My reaction to these claims is: “Oh, really?”

How do you define “inadequate” in a way that doesn’t involve question begging?
How do you know it’s the “main” reason?
What do you mean by “traditional QA testing”?

Goldsmith addresses that last question with a bit of a swipe at the context-driven school:

Many testers just start running spontaneous tests of whatever occurs to them. Exploratory testing is a somewhat more structured form of such ad hoc test execution, which still avoids writing things down but does encourage using more conscious ways of thinking about test design to enhance identification of tests during the course of test execution. Ad hoc testing frequently combines experimentation to find out how the system works along with trying things that experience has shown are likely to prompt common types of errors.

Spontaneous tests often reveal defects, partly because testers tend to gravitate toward tests that surface commonly occurring errors and partly because developers generally make so many errors that one can’t help but find some of them. Even ad hoc testing advocates sometimes acknowledge the inherent risks of relying on memory rather than on writing, but they tend not to realize the approach’s other critical limitations.

By definition, ad hoc testing doesn’t begin until after the code has been written, so it can only catch — but not help prevent — defects. Also, ad hoc testing mainly identifies low-level design and coding errors. Despite often being referred to as “contextual” testing, ad hoc methods seldom have suitable context to identify code that is “working” but in the service of erroneous designs, and they have even less context to detect what’s been omitted due to incorrect or missing requirements.
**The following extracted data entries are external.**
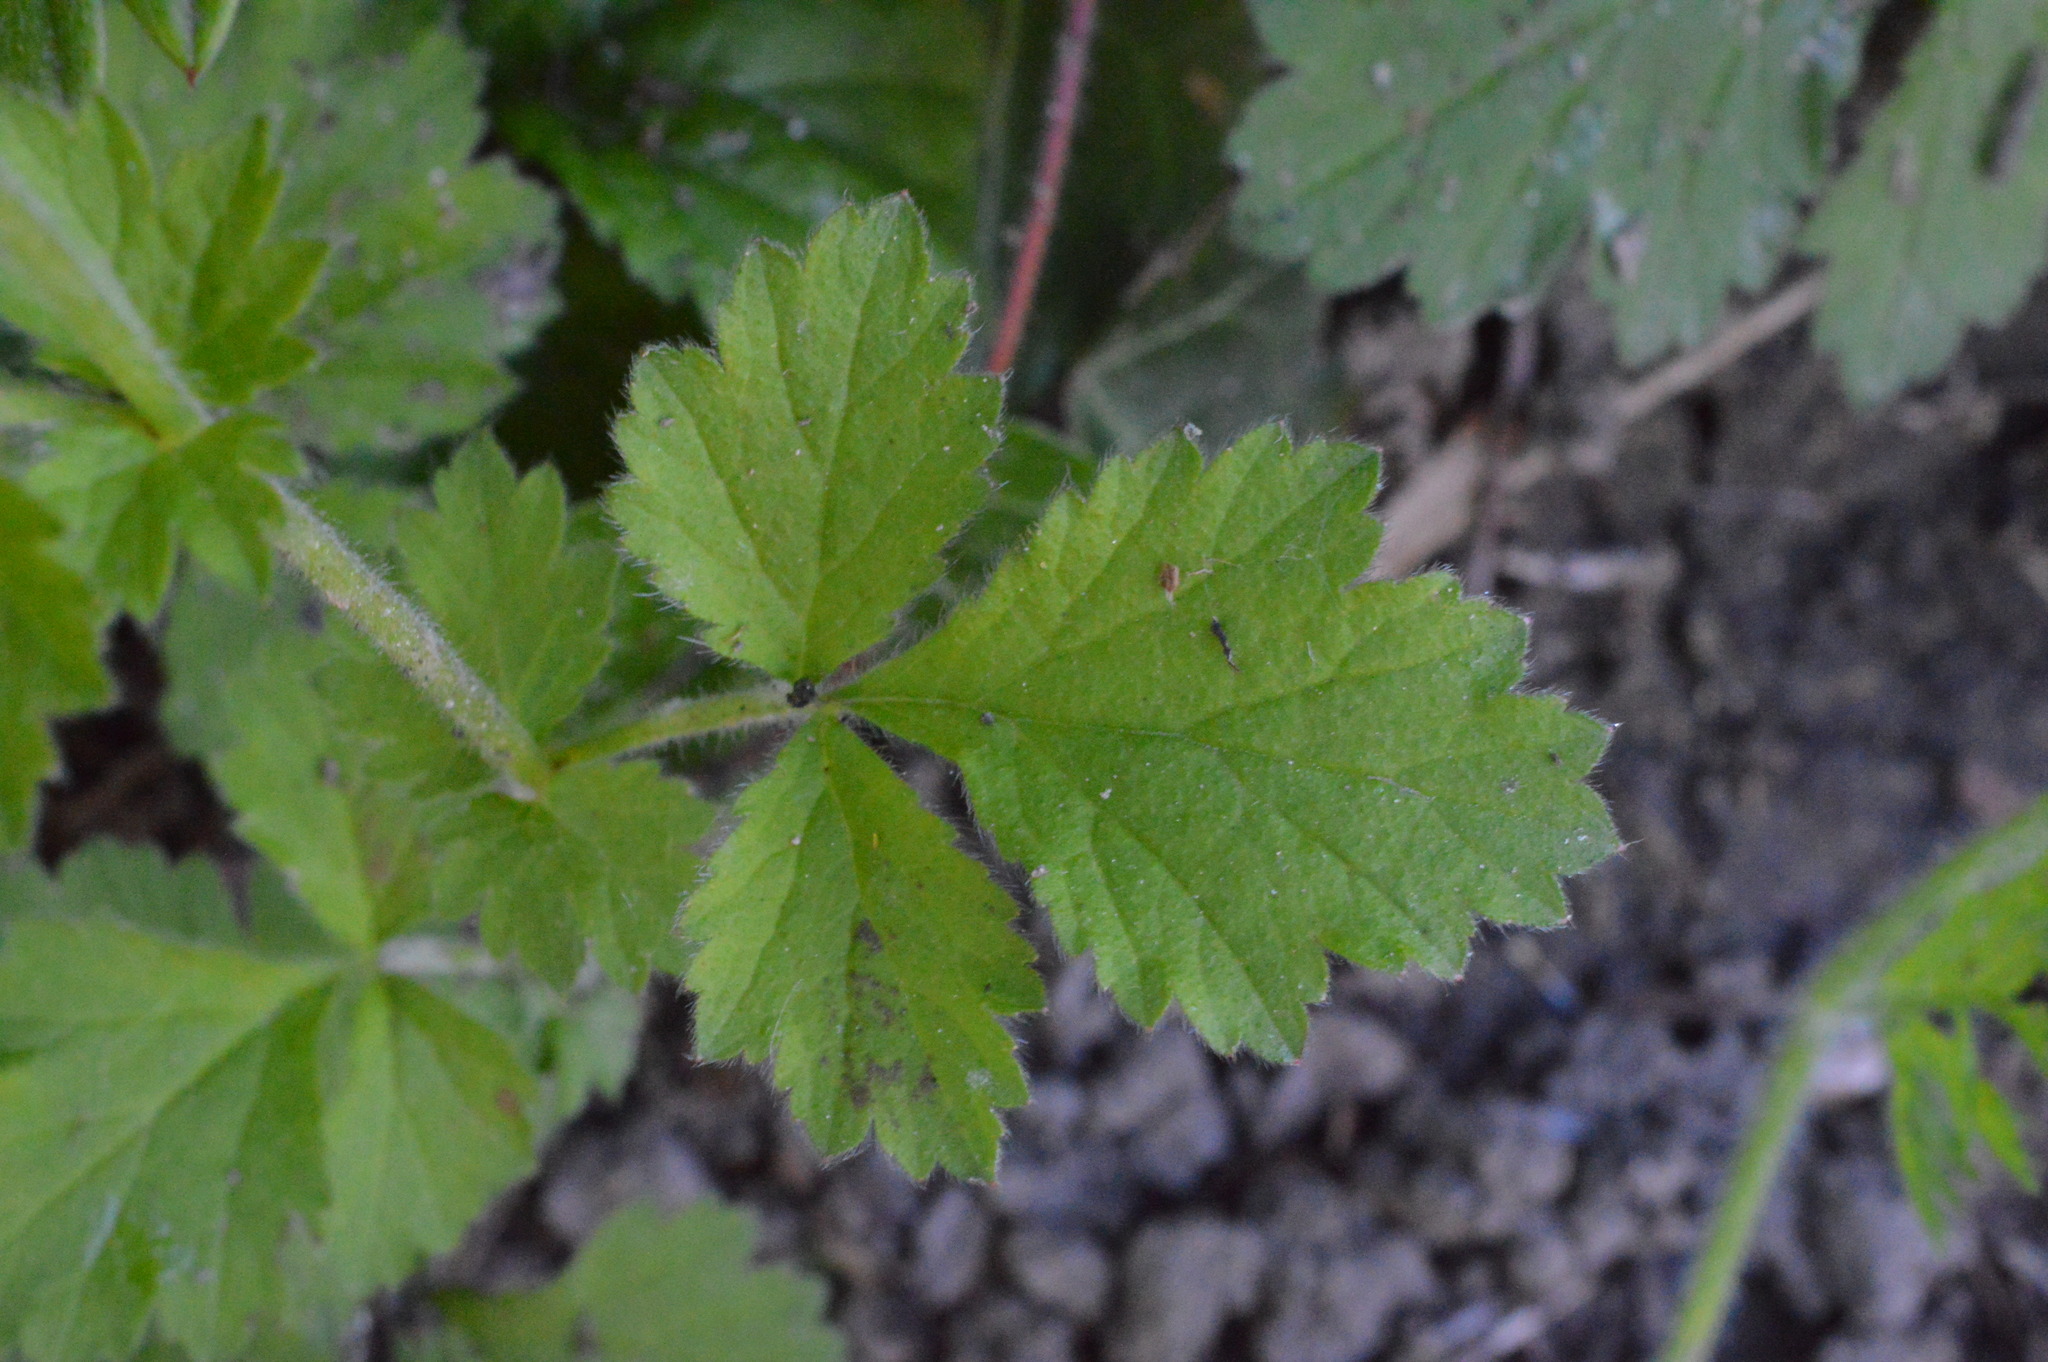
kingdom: Plantae
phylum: Tracheophyta
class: Magnoliopsida
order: Rosales
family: Rosaceae
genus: Geum
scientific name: Geum urbanum
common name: Wood avens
I’m not sure where Goldsmith got his information about the Context-driven approach to testing, but what he’s describing ain’t it! See here and here for much better descriptions.

Goldsmith contrasts “traditional QA testing” with something he calls “proactive testing.” Aside from “starting early by identifying and analyzing the biggest risks,” the proactive tester

…enlists special risk identification techniques to reveal many large risks that are ordinarily overlooked, as well as the ones that aren’t. These test design techniques are so powerful because they don’t merely react to what’s been stated in the design. Instead, these methods come at the situation from a variety of testing orientations. A testing orientation generally spots issues that a typical development orientation misses; the more orientations we use, the more we tend to spot. [my emphasis]

What are these “special risk identification techniques”? Goldsmith doesn’t say. To me, this is an enormous red flag that we’re probably dealing with a charlatan, here. Is he hoping that desperate people will pay him to learn what these apparently amazing techniques are?

His advice for ensuring a project’s requirements are “adequate” is similarly unhelpful. As near as I can figure it, reading his article, his solution amounts to making sure that you know what the “REAL” [emphasis Goldsmith] requirements are at the start of the project, so you don’t waste time on the requirements that aren’t “REAL”.

Is “REAL” an acronym for something illuminating? No. Goldsmith says he’s capitalizing to avoid the possibility of page formatting errors. He defines it as “real and right” and “needed” and “the requirements we end up with” and “business requirements.” Apparently, then, “most” projects that have difficulties are focusing on “product requirements” instead of “business requirements.”

Let’s say that again: To ensure your requirements are adequate you must ensure you’ve defined the right requirements.

I see stuff like this and start to wonder if perhaps my reading comprehension has taken a sudden nose dive.